* EXERCISE REQUIREMENTS *
Reproduce word for word the portion of the forum thread below about a 1911 Navy pistol, starting with "I acquired this" and going on through "Phillipines in 1922..".

* DOCUMENT PASSAGE *
# A 1911 NAVY with a history......



## John Holbrook (Jul 2, 2006)

I acquired this beautiful Navy along with all equipment listed in the receipt several years ago from Lt. Bush's family in Seattle..

Lt. Bush was the Communications Officer aboard the USS MINNESOTA, and went to Russia in 1919 with the AEF after WW I. The grip inlay was done in the Phillipines in 1922..


----------



## Shipwreck (Jan 26, 2006)

Oh, the Naval inventory guys are on to ya now :smt082 :smt082 

Very nice gun


----------



## Rustycompass (Jun 25, 2006)

*Nice....*

Mr. John, That's a very nice piece of hardware you've there... A Classic


----------



## Charlie (May 13, 2006)

Very nice!


----------



## 2400 (Feb 4, 2006)

You have some really nice guns. Thanks for posting them.


----------



## John Holbrook (Jul 2, 2006)

Here is how I display the Bush Navy along with a Pearl Harbor survivor. I love guns that tell a story!!!!


----------



## Shipwreck (Jan 26, 2006)

Wow that's really nice


----------



## 2400 (Feb 4, 2006)

Nice display, do you have any close ups of it?


----------



## John Holbrook (Jul 2, 2006)

Here are a couple of closer photos...If anyone need anymore photos, just ask...


----------



## 2400 (Feb 4, 2006)

That is a beautiful job!! If it ever needs a good home....


----------

* DATA LISTING *
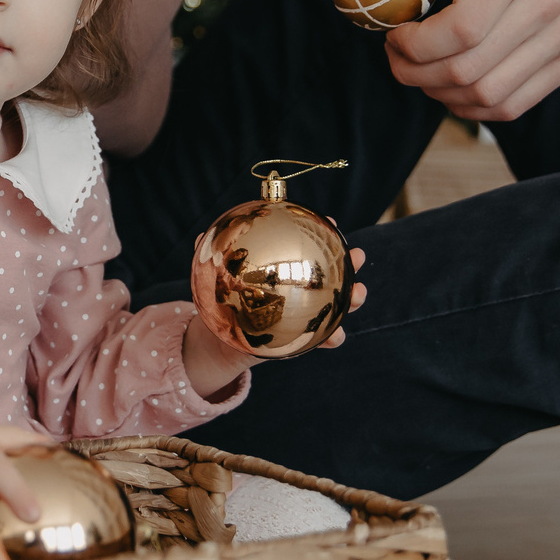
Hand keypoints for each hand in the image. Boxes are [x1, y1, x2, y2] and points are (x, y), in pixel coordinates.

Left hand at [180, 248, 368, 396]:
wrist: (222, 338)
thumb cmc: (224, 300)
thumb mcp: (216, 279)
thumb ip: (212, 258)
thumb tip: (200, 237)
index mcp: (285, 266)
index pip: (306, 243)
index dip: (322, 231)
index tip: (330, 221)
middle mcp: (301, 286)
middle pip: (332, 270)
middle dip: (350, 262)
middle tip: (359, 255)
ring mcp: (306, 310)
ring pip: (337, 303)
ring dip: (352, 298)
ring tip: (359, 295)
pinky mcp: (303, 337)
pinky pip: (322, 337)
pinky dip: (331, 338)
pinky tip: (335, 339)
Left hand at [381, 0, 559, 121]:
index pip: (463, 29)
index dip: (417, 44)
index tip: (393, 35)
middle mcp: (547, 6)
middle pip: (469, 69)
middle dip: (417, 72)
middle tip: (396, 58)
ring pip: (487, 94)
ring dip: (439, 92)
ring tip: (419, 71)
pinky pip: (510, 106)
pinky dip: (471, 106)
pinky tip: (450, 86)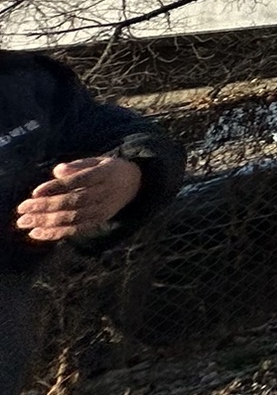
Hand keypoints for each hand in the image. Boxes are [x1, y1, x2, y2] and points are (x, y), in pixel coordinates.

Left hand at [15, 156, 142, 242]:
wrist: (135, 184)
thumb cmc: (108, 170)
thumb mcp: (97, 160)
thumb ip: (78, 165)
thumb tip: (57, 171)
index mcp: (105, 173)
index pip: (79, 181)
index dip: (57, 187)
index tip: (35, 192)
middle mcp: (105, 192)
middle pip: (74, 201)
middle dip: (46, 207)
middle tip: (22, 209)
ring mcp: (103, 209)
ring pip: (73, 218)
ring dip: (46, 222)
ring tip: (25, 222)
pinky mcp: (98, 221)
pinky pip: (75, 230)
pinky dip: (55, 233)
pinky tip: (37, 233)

...

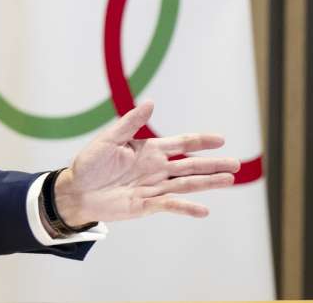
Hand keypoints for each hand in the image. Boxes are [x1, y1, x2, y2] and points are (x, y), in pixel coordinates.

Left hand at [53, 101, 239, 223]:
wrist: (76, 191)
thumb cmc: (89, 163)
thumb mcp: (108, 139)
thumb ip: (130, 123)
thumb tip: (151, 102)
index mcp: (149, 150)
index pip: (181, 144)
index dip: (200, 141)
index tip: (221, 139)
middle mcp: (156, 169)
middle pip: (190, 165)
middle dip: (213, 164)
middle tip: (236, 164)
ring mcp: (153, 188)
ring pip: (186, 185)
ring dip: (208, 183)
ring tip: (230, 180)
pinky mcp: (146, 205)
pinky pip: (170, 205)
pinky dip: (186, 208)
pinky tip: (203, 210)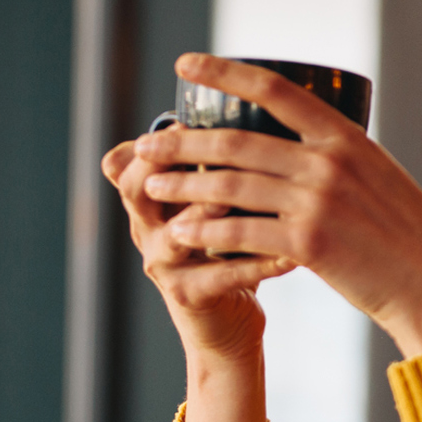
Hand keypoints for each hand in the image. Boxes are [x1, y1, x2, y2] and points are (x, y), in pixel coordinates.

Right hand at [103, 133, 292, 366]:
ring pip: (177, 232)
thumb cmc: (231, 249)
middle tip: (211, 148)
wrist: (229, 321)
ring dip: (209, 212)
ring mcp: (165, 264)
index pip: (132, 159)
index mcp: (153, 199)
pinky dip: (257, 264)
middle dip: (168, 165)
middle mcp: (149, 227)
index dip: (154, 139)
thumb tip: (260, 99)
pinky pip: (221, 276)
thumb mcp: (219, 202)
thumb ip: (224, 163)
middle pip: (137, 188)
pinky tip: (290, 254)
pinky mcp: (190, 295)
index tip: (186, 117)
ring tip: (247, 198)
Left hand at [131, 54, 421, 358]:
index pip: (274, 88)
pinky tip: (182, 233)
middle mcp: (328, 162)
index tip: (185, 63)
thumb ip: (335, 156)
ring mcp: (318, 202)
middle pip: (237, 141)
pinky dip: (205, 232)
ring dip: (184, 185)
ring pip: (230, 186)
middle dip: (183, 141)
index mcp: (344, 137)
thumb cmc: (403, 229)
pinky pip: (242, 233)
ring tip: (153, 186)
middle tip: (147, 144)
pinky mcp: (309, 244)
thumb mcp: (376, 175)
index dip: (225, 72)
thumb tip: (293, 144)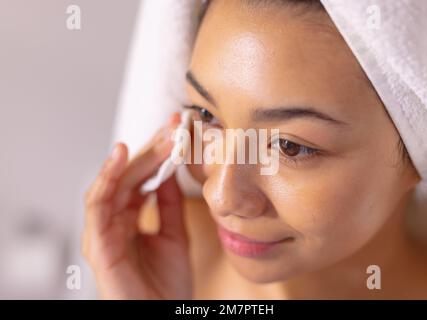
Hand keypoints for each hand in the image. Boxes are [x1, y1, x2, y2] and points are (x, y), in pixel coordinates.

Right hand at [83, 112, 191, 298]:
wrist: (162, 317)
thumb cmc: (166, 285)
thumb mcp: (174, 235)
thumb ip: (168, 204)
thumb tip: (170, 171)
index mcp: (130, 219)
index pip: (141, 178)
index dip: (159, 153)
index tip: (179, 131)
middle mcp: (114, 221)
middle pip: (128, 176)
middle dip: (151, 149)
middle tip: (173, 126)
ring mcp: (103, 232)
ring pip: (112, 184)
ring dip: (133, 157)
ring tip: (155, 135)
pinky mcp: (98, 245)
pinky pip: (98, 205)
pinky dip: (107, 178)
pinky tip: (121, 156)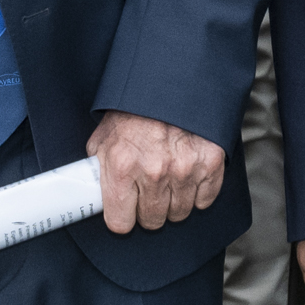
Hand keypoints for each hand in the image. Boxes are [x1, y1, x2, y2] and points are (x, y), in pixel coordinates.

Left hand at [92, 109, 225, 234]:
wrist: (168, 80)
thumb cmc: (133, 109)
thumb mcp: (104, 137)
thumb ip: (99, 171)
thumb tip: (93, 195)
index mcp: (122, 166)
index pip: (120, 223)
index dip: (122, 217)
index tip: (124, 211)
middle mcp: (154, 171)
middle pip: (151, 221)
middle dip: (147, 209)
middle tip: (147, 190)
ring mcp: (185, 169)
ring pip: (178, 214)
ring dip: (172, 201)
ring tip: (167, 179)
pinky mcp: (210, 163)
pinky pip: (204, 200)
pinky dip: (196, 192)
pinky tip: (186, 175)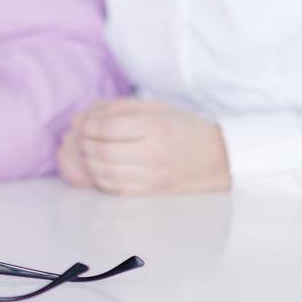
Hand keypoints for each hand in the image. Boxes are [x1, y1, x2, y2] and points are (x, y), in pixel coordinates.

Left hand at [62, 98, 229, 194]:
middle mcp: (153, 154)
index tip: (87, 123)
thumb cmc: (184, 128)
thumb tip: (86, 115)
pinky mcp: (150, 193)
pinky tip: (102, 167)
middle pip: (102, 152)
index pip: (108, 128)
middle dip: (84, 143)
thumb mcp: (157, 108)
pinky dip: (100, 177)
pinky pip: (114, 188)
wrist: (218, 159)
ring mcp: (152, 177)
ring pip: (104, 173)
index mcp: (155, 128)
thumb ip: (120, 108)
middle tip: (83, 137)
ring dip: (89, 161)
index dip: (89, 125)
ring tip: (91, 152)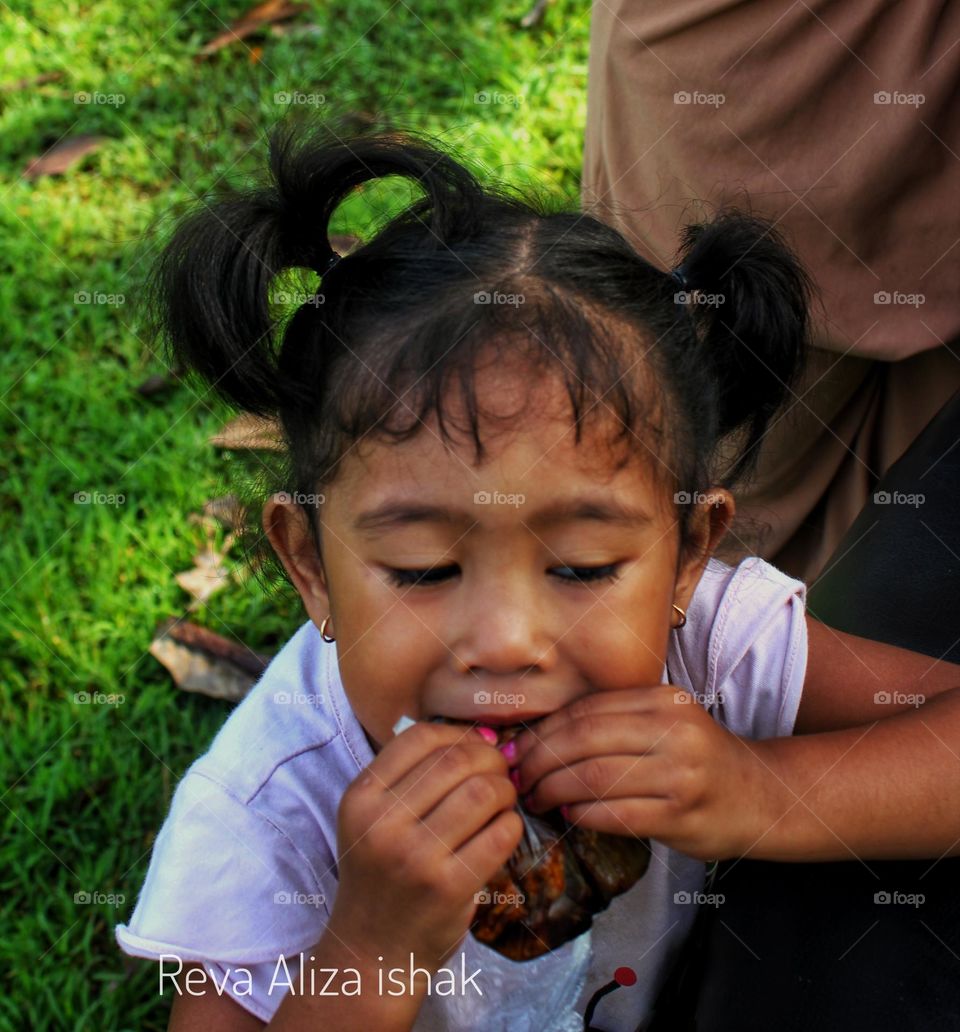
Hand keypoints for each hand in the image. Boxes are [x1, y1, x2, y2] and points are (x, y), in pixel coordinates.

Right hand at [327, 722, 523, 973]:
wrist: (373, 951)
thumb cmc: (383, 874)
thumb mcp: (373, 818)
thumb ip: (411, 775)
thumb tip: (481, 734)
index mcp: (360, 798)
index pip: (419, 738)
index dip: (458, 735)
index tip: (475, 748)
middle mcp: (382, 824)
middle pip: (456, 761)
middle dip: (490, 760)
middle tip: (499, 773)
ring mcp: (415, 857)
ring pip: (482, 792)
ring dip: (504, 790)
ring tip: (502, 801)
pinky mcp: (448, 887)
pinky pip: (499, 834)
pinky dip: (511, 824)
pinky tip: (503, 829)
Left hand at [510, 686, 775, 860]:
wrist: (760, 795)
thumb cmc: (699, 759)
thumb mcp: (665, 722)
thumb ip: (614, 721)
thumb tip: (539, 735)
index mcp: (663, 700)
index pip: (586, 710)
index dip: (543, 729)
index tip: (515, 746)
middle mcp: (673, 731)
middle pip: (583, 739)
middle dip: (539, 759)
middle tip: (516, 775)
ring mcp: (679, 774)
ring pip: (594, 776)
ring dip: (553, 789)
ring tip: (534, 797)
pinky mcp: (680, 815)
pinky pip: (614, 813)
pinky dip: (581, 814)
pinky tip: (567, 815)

* * *

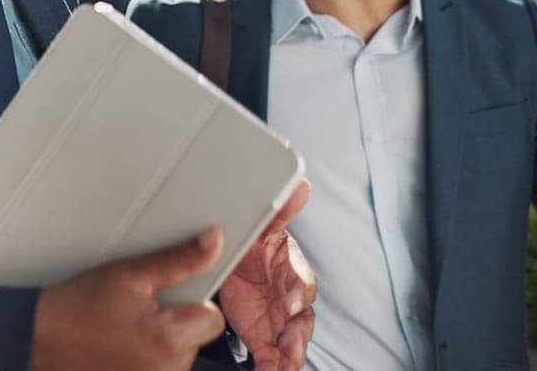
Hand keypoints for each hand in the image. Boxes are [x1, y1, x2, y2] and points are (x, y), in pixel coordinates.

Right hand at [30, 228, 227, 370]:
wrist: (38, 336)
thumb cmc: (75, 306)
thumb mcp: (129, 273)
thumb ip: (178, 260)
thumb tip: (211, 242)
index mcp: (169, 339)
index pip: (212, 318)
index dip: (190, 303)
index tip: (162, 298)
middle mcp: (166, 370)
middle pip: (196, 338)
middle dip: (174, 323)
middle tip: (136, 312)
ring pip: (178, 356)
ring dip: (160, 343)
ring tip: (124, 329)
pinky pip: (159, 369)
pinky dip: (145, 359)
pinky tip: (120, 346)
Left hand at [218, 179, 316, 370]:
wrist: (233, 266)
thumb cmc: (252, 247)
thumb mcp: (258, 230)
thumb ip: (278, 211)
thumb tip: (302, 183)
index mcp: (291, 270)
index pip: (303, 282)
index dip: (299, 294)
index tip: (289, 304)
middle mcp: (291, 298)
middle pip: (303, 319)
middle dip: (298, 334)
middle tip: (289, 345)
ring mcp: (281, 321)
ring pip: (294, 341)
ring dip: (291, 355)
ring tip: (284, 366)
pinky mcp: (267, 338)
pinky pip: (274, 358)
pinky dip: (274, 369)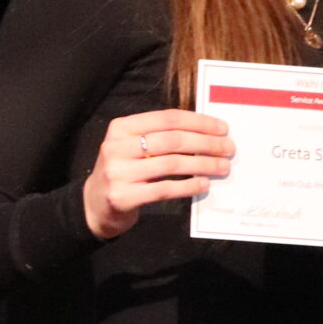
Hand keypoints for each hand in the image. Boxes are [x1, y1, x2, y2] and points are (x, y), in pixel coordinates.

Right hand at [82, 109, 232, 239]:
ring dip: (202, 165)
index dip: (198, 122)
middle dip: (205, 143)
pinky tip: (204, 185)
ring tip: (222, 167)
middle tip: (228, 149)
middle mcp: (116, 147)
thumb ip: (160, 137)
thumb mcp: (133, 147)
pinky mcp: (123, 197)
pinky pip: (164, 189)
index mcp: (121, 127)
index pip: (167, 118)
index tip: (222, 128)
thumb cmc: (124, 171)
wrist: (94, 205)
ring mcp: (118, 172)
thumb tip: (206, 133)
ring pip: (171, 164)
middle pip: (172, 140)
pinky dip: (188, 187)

* SOLUTION TO THIS EXERCISE *
I acquired this beautiful Navy along with all equipment listed in the receipt several years ago from Lt. Bush's family in Seattle..

Lt. Bush was the Communications Officer aboard the USS MINNESOTA, and went to Russia in 1919 with the AEF after WW I. The grip inlay was done in the Phillipines in 1922..